Machine learning (ML) algorithms are being increasingly used in Earth and Environmental modeling studies owing to the ever-increasing availability of diverse data sets and computational resources as well as advancement in ML algorithms. Despite advances in their predictive accuracy, the usefulness of ML algorithms for inference remains elusive. In this study, we employ two popular ML algorithms, artificial neural networks and random forest, to analyze a large data set of flood events across Germany with the goals to analyze their predictive accuracy and their usability to provide insights to hydrologic system functioning. The results of the ML algorithms are contrasted against a parametric approach based on multiple linear regression. For analysis, we employ a model-agnostic framework named Permuted Feature Importance to derive the influence of models' predictors. This allows us to compare the results of different algorithms for the first time in the context of hydrology.
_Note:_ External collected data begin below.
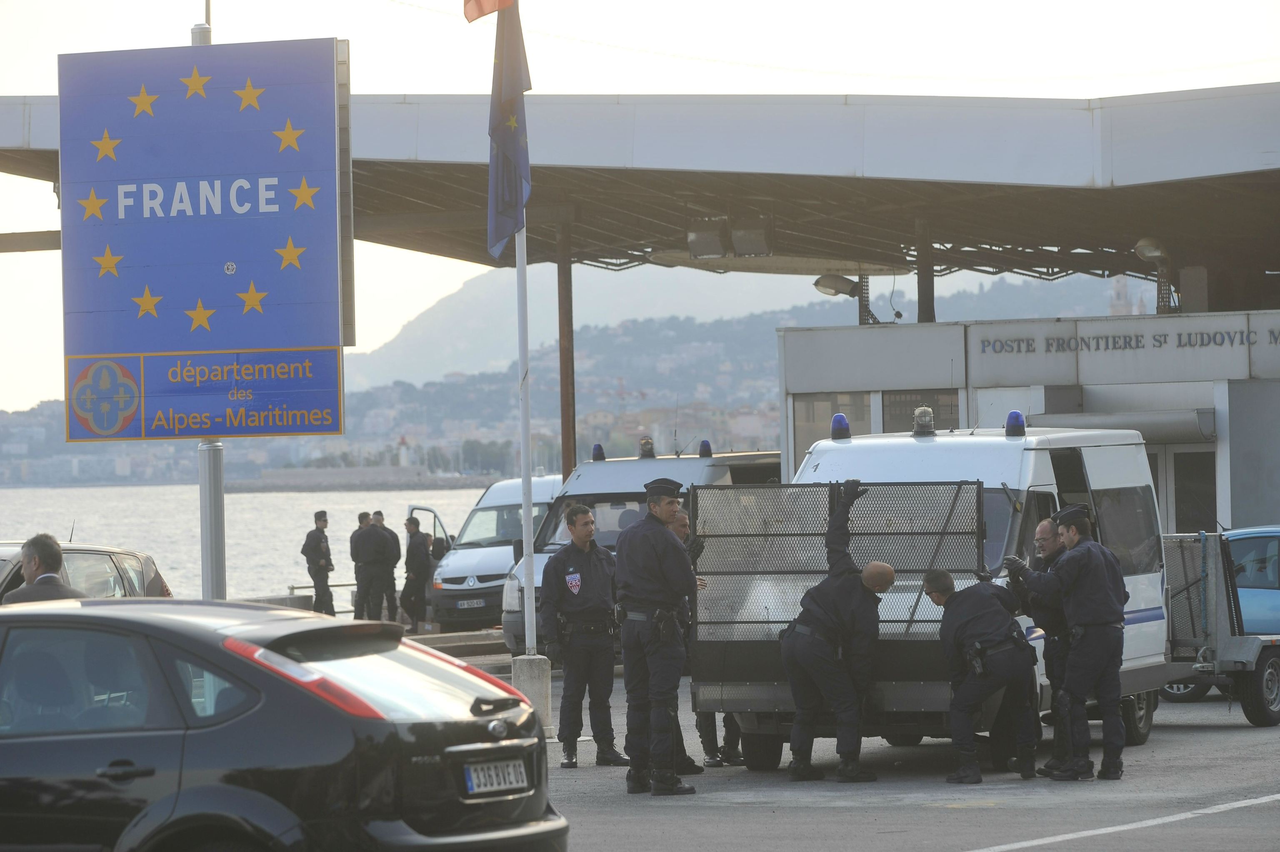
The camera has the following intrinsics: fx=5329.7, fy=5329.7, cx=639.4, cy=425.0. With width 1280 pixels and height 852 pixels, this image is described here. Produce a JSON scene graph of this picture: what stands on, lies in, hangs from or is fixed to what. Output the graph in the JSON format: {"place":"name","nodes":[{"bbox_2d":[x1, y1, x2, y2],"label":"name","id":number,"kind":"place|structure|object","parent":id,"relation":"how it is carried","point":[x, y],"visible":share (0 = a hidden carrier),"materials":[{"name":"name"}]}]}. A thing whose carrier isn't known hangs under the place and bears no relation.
{"place":"outdoors","nodes":[
{"label":"outdoors","id":0,"kind":"place"},
{"bbox_2d":[0,532,82,603],"label":"man","id":1,"kind":"object","parent":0,"point":[51,549],"visible":0.39},
{"bbox_2d":[0,538,173,601],"label":"car","id":2,"kind":"object","parent":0,"point":[91,559],"visible":0.26,"materials":[{"name":"silver metal"}]},
{"bbox_2d":[189,4,226,598],"label":"sign pole","id":3,"kind":"object","parent":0,"point":[221,500],"visible":0.4,"materials":[{"name":"metal"}]},
{"bbox_2d":[62,35,350,443],"label":"sign","id":4,"kind":"object","parent":3,"relation":"attached to","point":[188,219],"visible":0.98,"materials":[{"name":"blue metal"}]},
{"bbox_2d":[0,485,496,604],"label":"water","id":5,"kind":"structure","parent":0,"point":[153,545],"materials":[{"name":"grey liquid"}]},
{"bbox_2d":[302,509,336,614],"label":"man","id":6,"kind":"object","parent":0,"point":[319,545],"visible":0.97},
{"bbox_2d":[285,582,359,614],"label":"railing","id":7,"kind":"object","parent":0,"point":[291,587],"visible":0.37,"materials":[{"name":"metal"}]},
{"bbox_2d":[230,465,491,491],"label":"breakwater","id":8,"kind":"structure","parent":0,"point":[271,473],"materials":[{"name":"grey stone"}]},
{"bbox_2d":[349,509,374,619],"label":"man","id":9,"kind":"object","parent":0,"point":[359,517],"visible":0.78},
{"bbox_2d":[359,516,394,619],"label":"man","id":10,"kind":"object","parent":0,"point":[381,574],"visible":0.98},
{"bbox_2d":[399,516,433,630],"label":"man","id":11,"kind":"object","parent":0,"point":[419,552],"visible":0.93},
{"bbox_2d":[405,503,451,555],"label":"open door","id":12,"kind":"structure","parent":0,"point":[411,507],"materials":[{"name":"metal"}]},
{"bbox_2d":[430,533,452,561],"label":"person","id":13,"kind":"object","parent":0,"point":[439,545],"visible":0.37},
{"bbox_2d":[429,476,564,633],"label":"white van","id":14,"kind":"object","parent":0,"point":[542,483],"visible":0.43,"materials":[{"name":"white metal"}]},
{"bbox_2d":[455,597,485,608],"label":"license plate","id":15,"kind":"object","parent":14,"relation":"attached to","point":[464,604],"visible":0.96,"materials":[{"name":"metal"}]},
{"bbox_2d":[555,213,576,481],"label":"column","id":16,"kind":"structure","parent":0,"point":[564,443],"materials":[{"name":"brown metal"}]},
{"bbox_2d":[2,269,1150,488],"label":"hill","id":17,"kind":"structure","parent":0,"point":[705,435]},
{"bbox_2d":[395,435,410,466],"label":"lighthouse","id":18,"kind":"structure","parent":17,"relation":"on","point":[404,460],"materials":[{"name":"white"}]},
{"bbox_2d":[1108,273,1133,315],"label":"church tower","id":19,"kind":"structure","parent":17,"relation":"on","point":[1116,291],"materials":[{"name":"white stone"}]},
{"bbox_2d":[1,0,1279,411],"label":"sky","id":20,"kind":"structure","parent":0,"point":[163,28],"materials":[{"name":"white"}]},
{"bbox_2d":[460,635,1279,851],"label":"road","id":21,"kind":"structure","parent":0,"point":[960,838],"materials":[{"name":"grey asphalt"}]},
{"bbox_2d":[0,600,566,851],"label":"black car","id":22,"kind":"object","parent":21,"relation":"on","point":[28,614],"visible":1,"materials":[{"name":"metal"}]},
{"bbox_2d":[462,756,529,796],"label":"license plate","id":23,"kind":"object","parent":22,"relation":"attached to","point":[472,776],"visible":0.95,"materials":[{"name":"white metal"}]},
{"bbox_2d":[510,652,553,735],"label":"concrete base","id":24,"kind":"object","parent":21,"relation":"on","point":[529,664],"visible":0.6,"materials":[{"name":"concrete"}]},
{"bbox_2d":[515,218,535,650],"label":"flagpole","id":25,"kind":"object","parent":24,"relation":"in","point":[524,515],"visible":0.72,"materials":[{"name":"white metal"}]},
{"bbox_2d":[461,0,514,21],"label":"flag","id":26,"kind":"object","parent":25,"relation":"attached to","point":[494,3],"visible":0.98,"materials":[{"name":"red fabric"}]},
{"bbox_2d":[486,0,532,259],"label":"flag","id":27,"kind":"object","parent":25,"relation":"attached to","point":[512,108],"visible":0.92,"materials":[{"name":"blue fabric"}]},
{"bbox_2d":[538,505,623,767],"label":"man","id":28,"kind":"object","parent":21,"relation":"on","point":[579,582],"visible":0.97},
{"bbox_2d":[502,446,782,656],"label":"white van","id":29,"kind":"object","parent":21,"relation":"on","point":[589,468],"visible":0.23,"materials":[{"name":"white metal"}]},
{"bbox_2d":[591,442,606,460],"label":"blue beacon","id":30,"kind":"object","parent":29,"relation":"on","point":[599,450],"visible":0.97,"materials":[{"name":"blue plastic"}]},
{"bbox_2d":[637,436,656,458],"label":"roof light","id":31,"kind":"object","parent":29,"relation":"on","point":[645,453],"visible":0.98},
{"bbox_2d":[698,438,713,456],"label":"blue beacon","id":32,"kind":"object","parent":29,"relation":"on","point":[705,443],"visible":0.97,"materials":[{"name":"blue plastic"}]},
{"bbox_2d":[612,479,697,796],"label":"police officer","id":33,"kind":"object","parent":21,"relation":"on","point":[662,577],"visible":0.97},
{"bbox_2d":[667,499,715,770],"label":"man","id":34,"kind":"object","parent":21,"relation":"on","point":[680,525],"visible":0.18},
{"bbox_2d":[781,481,887,781],"label":"man","id":35,"kind":"object","parent":21,"relation":"on","point":[802,646],"visible":0.97},
{"bbox_2d":[689,416,1176,769],"label":"white van","id":36,"kind":"object","parent":21,"relation":"on","point":[1008,443],"visible":0.47,"materials":[{"name":"white metal"}]},
{"bbox_2d":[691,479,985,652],"label":"mesh panel","id":37,"kind":"object","parent":36,"relation":"attached to","point":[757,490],"visible":0.64,"materials":[{"name":"metal"}]},
{"bbox_2d":[829,412,851,440],"label":"blue beacon","id":38,"kind":"object","parent":36,"relation":"on","point":[835,433],"visible":0.98,"materials":[{"name":"blue plastic"}]},
{"bbox_2d":[912,405,934,436],"label":"roof light","id":39,"kind":"object","parent":36,"relation":"on","point":[930,416],"visible":0.98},
{"bbox_2d":[1003,410,1025,436],"label":"blue beacon","id":40,"kind":"object","parent":36,"relation":"on","point":[1013,416],"visible":0.98,"materials":[{"name":"blue plastic"}]},
{"bbox_2d":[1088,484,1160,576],"label":"van window","id":41,"kind":"structure","parent":36,"relation":"in","point":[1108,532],"materials":[{"name":"glass"}]},
{"bbox_2d":[924,568,1040,784],"label":"man","id":42,"kind":"object","parent":21,"relation":"on","point":[993,641],"visible":0.96},
{"bbox_2d":[1006,515,1074,776],"label":"man","id":43,"kind":"object","parent":21,"relation":"on","point":[1045,527],"visible":0.42},
{"bbox_2d":[1028,500,1129,782],"label":"man","id":44,"kind":"object","parent":21,"relation":"on","point":[1068,567],"visible":0.97},
{"bbox_2d":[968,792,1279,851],"label":"road marking","id":45,"kind":"object","parent":21,"relation":"on","point":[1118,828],"visible":0.98,"materials":[{"name":"white paint"}]},
{"bbox_2d":[1156,527,1279,726],"label":"trailer","id":46,"kind":"object","parent":21,"relation":"on","point":[1271,651],"visible":0.49,"materials":[{"name":"metal"}]},
{"bbox_2d":[776,308,1279,533],"label":"building","id":47,"kind":"structure","parent":0,"point":[845,333],"materials":[{"name":"grey"}]},
{"bbox_2d":[0,84,1278,291],"label":"canopy roof","id":48,"kind":"structure","parent":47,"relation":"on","point":[1126,160],"materials":[{"name":"grey metal"}]},
{"bbox_2d":[686,216,726,259],"label":"floodlight","id":49,"kind":"object","parent":48,"relation":"attached to","point":[697,242],"visible":0.91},
{"bbox_2d":[730,217,773,257],"label":"floodlight","id":50,"kind":"object","parent":48,"relation":"attached to","point":[740,242],"visible":0.93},
{"bbox_2d":[1133,236,1169,263],"label":"floodlight","id":51,"kind":"object","parent":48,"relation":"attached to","point":[1153,251],"visible":0.81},
{"bbox_2d":[792,392,873,459],"label":"window","id":52,"kind":"structure","parent":47,"relation":"in","point":[812,435],"materials":[{"name":"glass"}]},
{"bbox_2d":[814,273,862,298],"label":"floodlight","id":53,"kind":"object","parent":47,"relation":"attached to","point":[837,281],"visible":0.92,"materials":[{"name":"grey metal"}]},
{"bbox_2d":[882,388,962,431],"label":"window","id":54,"kind":"structure","parent":47,"relation":"in","point":[888,406],"materials":[{"name":"grey glass"}]},
{"bbox_2d":[914,218,935,323],"label":"column","id":55,"kind":"structure","parent":47,"relation":"attached to","point":[928,306],"materials":[{"name":"metal"}]},
{"bbox_2d":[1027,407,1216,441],"label":"awning","id":56,"kind":"object","parent":47,"relation":"attached to","point":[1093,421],"visible":0.65,"materials":[{"name":"grey metal"}]},
{"bbox_2d":[968,326,1279,354],"label":"building lettering","id":57,"kind":"object","parent":47,"relation":"attached to","point":[1058,343],"visible":0.96,"materials":[{"name":"black"}]},
{"bbox_2d":[1169,446,1217,534],"label":"door","id":58,"kind":"structure","parent":47,"relation":"in","point":[1211,497],"materials":[{"name":"grey glass"}]},
{"bbox_2d":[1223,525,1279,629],"label":"blue car","id":59,"kind":"object","parent":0,"point":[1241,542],"visible":0.42,"materials":[{"name":"blue metal"}]}
]}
Our main findings are that (1) the ML models achieve higher prediction accuracy than linear regression, (2) the results reflect basic hydrological principles, but (3) further inference is hindered by the heterogeneity of results across algorithms. Thus, we conclude that the problem of equifinality as known from classical hydrological modeling also exists for ML and severely hampers its potential for inference. To account for the observed problems, we propose that when employing ML for inference, this should be made by using multiple algorithms and multiple methods, of which the latter should be embedded in a cross-validation routine.